Individualrechtliche Aspekte
Als Maßstab für die rechtliche Wertung von Impfprämien bietet sich zunächst der allgemeine Gleichbehandlungsgrundsatz an. Dieser verbietet es dem Arbeitgeber, in seinem Betrieb einzelne Arbeitnehmer oder Gruppen von Arbeitnehmern ohne sachlichen Grund von Begünstigungen auszunehmen oder ihnen Belastungen aufzuerlegen (BAG v. 26.10.1994, 10 AZR 109/03). Dabei liegt immer dann ein sachlicher Grund vor, wenn dieser “auf vernünftigen, einleuchtenden Erwägungen [beruht] und gegen keine verfassungsrechtlichen oder sonstigen übergeordneten Wertentscheidungen verstoßen [wird]” (BAG v. 18.9.2001, 3 AZR 656/00).
Gleichermaßen hat der Arbeitgeber das Maßregelungsverbot nach § 612a BGB zu beachten. Es zielt entsprechend darauf ab, dass Arbeitnehmer “bei einer Vereinbarung oder einer Maßnahme nicht [benachteiligt werden dürfen], weil sie in zulässiger Weise [ihre] Rechte [ausüben]”.
Die sich allein hieraus ergebenden Wertungsfragen führen in bisherigen Veröffentlichungen zum Thema Impfprämie zu unterschiedlichen Ergebnissen. Es finden sich sowohl Befürworter als auch Gegner.
Ein sachlicher Grund für die Ungleichbehandlung von geimpften und nicht geimpften Arbeitnehmern kann durchaus aus dem Umstand abgeleitet werden, dass die Impfung von der Ständigen Impfkommission (STIKO) ausdrücklich empfohlen wird (so auch Fuhlrott/Fischer, NJW 2021, 657 ff.).

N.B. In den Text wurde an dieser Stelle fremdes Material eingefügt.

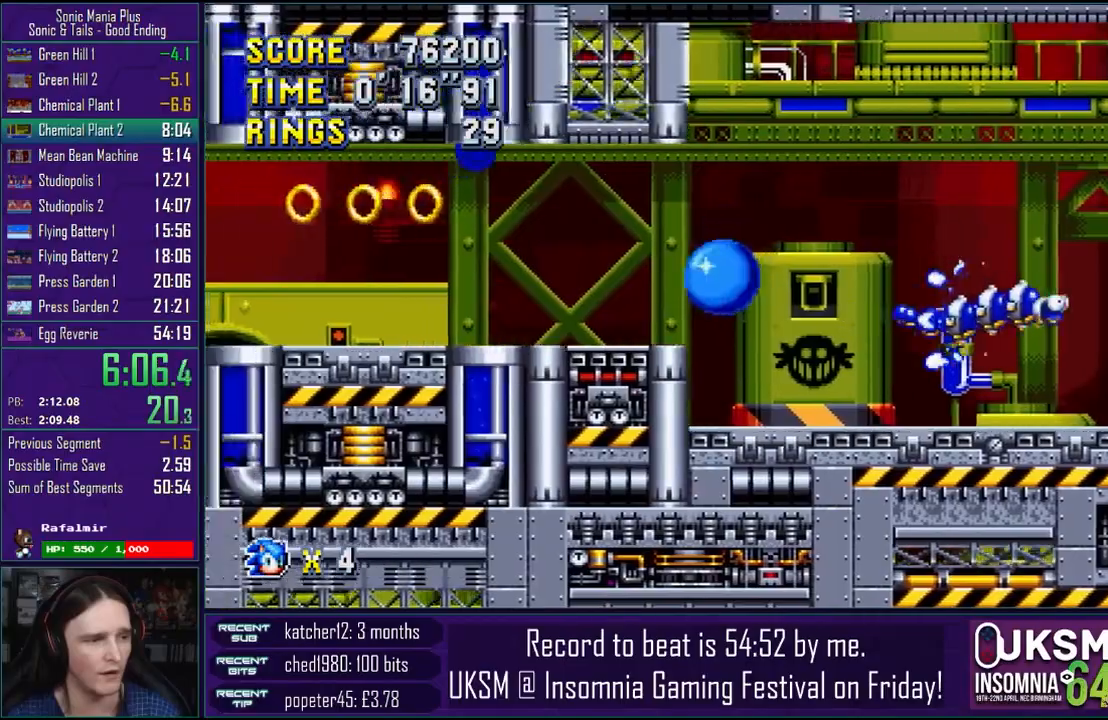
{"dt_ms": 500, "buttons": ["CROSS"], "left_stick": "left", "right_stick": "center", "events": [[133, "CROSS", "up"], [183, "CROSS", "down"], [317, "CROSS", "up"], [383, "CROSS", "down"]]}
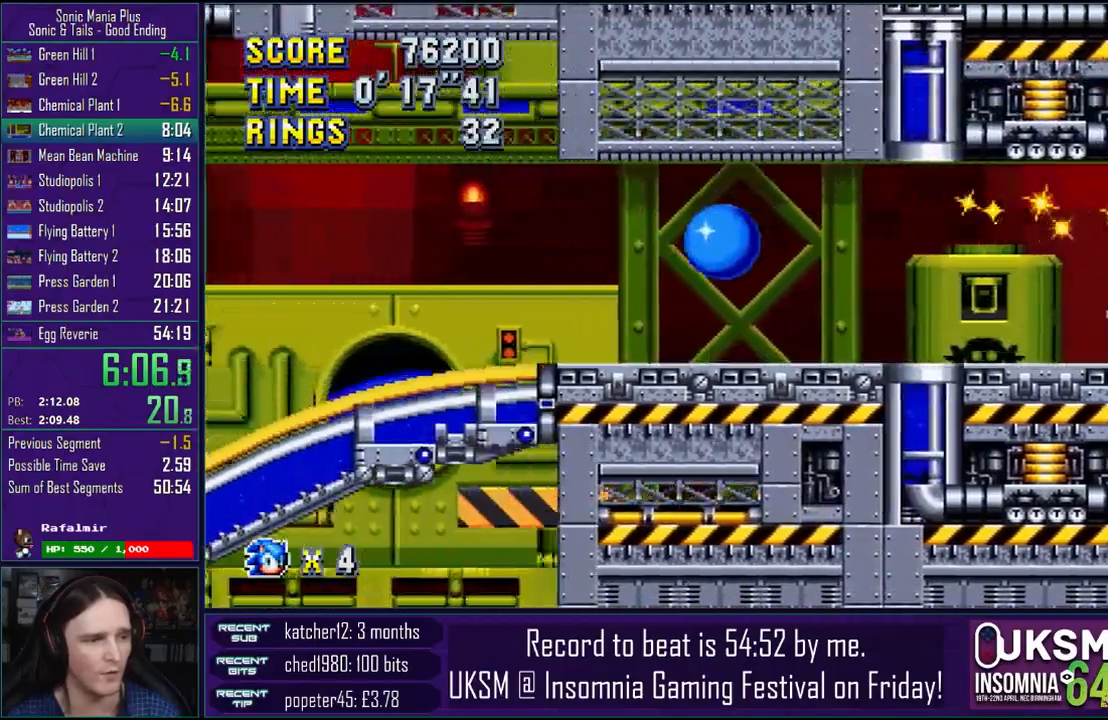
{"dt_ms": 500, "buttons": [], "left_stick": "left", "right_stick": "center", "events": [[383, "CROSS", "up"]]}
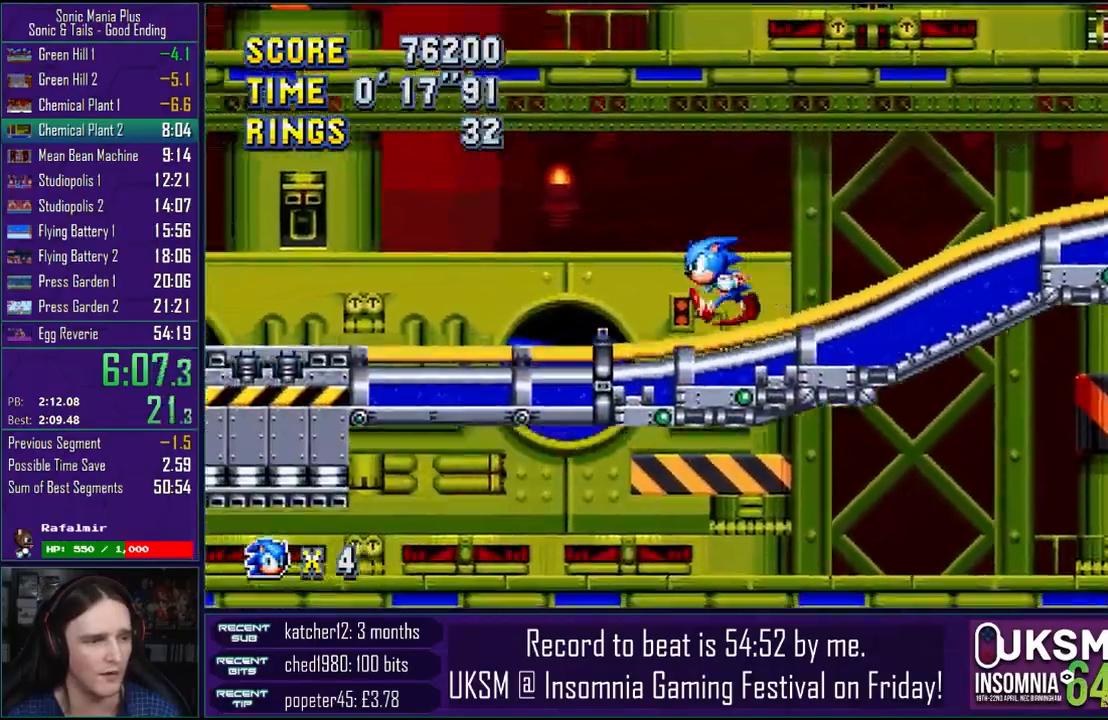
{"dt_ms": 500, "buttons": ["CROSS"], "left_stick": "left", "right_stick": "center", "events": [[417, "CROSS", "down"]]}
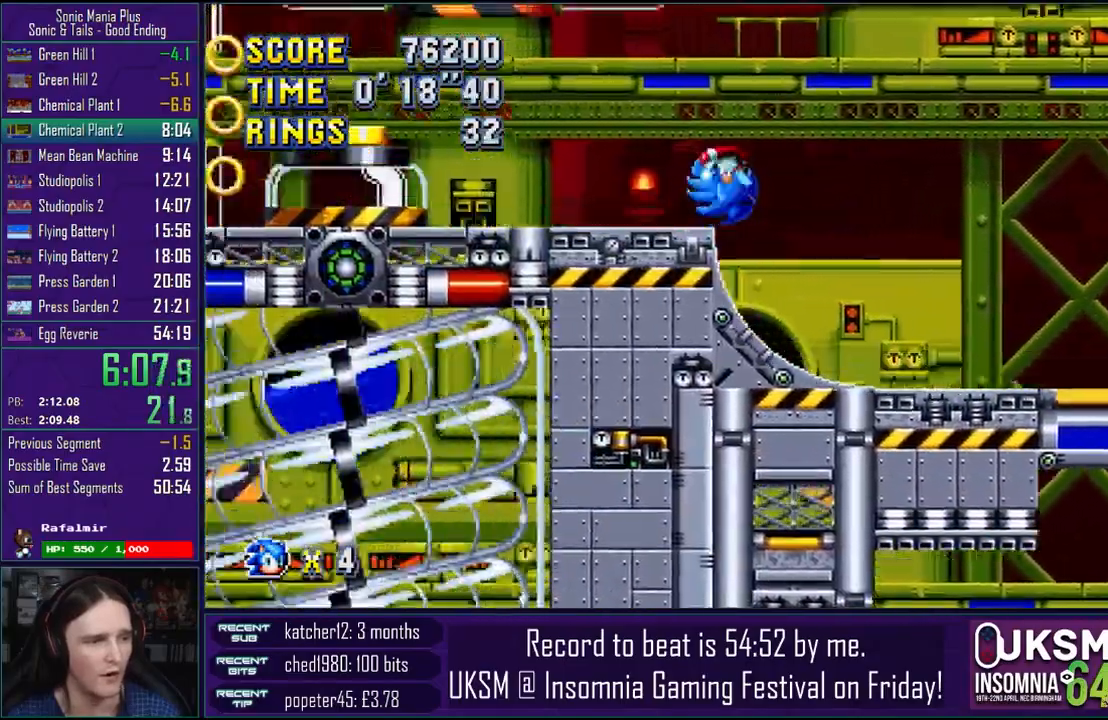
{"dt_ms": 500, "buttons": [], "left_stick": "down-right", "right_stick": "center", "events": [[150, "CROSS", "up"], [250, "CROSS", "down"], [367, "left_stick", "down-right"], [450, "CROSS", "up"]]}
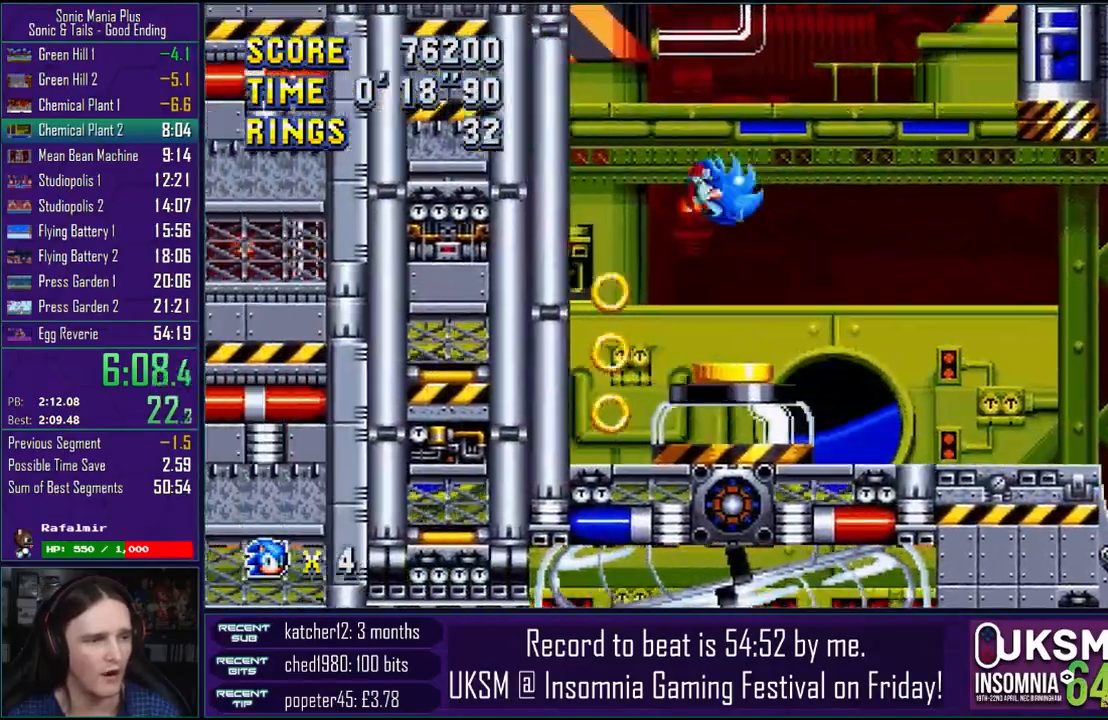
{"dt_ms": 500, "buttons": [], "left_stick": "down-right", "right_stick": "center"}
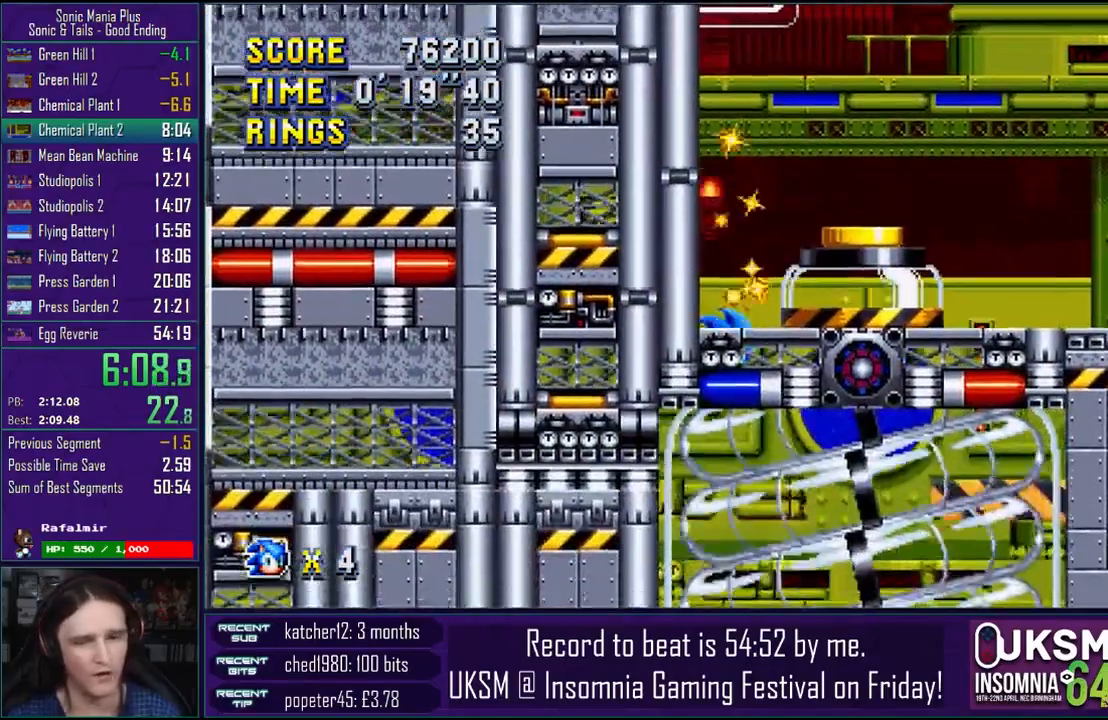
{"dt_ms": 500, "buttons": [], "left_stick": "down-right", "right_stick": "center", "events": []}
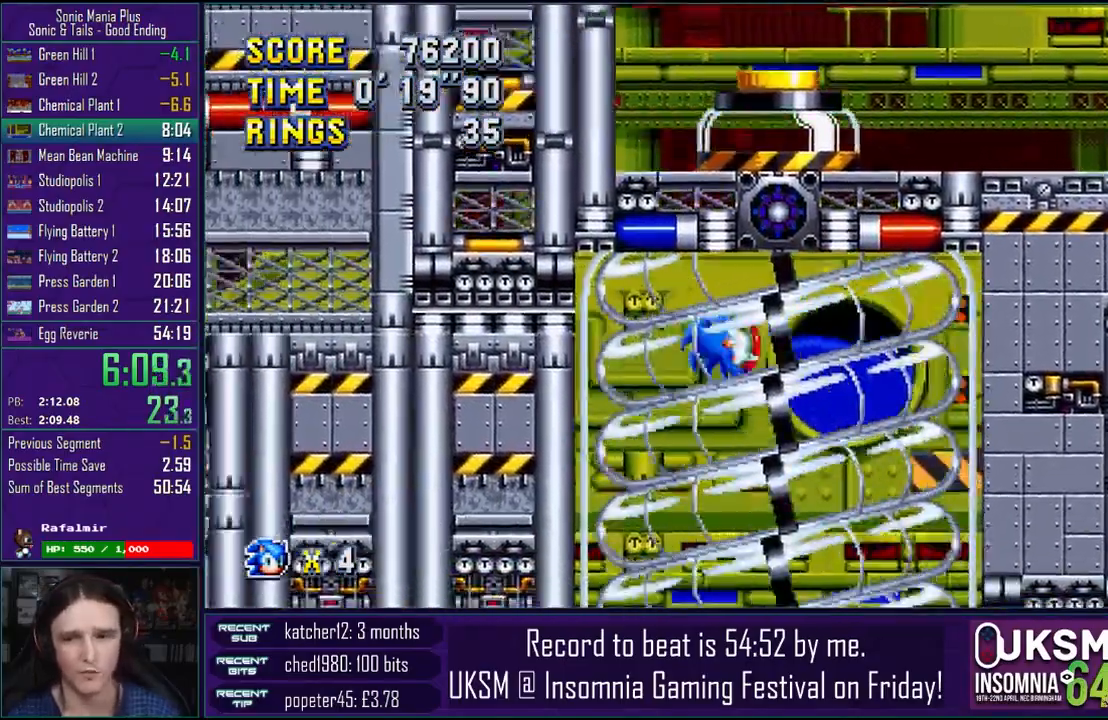
{"dt_ms": 500, "buttons": [], "left_stick": "down-right", "right_stick": "center", "events": [[200, "L2", "down"], [317, "L2", "up"]]}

Gleichermaßen ist davon auszugehen, dass eine Impfung den wirtschaftlichen Interessen des Arbeitgebers dient und der Arbeitgeber mit der Schaffung eines finanziellen Anreizes seinen Fürsorgepflichten nachkommt.
Andererseits ist nicht von der Hand zu weisen, dass die bisherige Rechtsprechung sehr zurückhaltend mit der Vorenthaltung von Sonderleistungen nur bestimmten Arbeitnehmern gegenüber umgeht (vgl. Naber/Schulte, 2021, 81 ff.)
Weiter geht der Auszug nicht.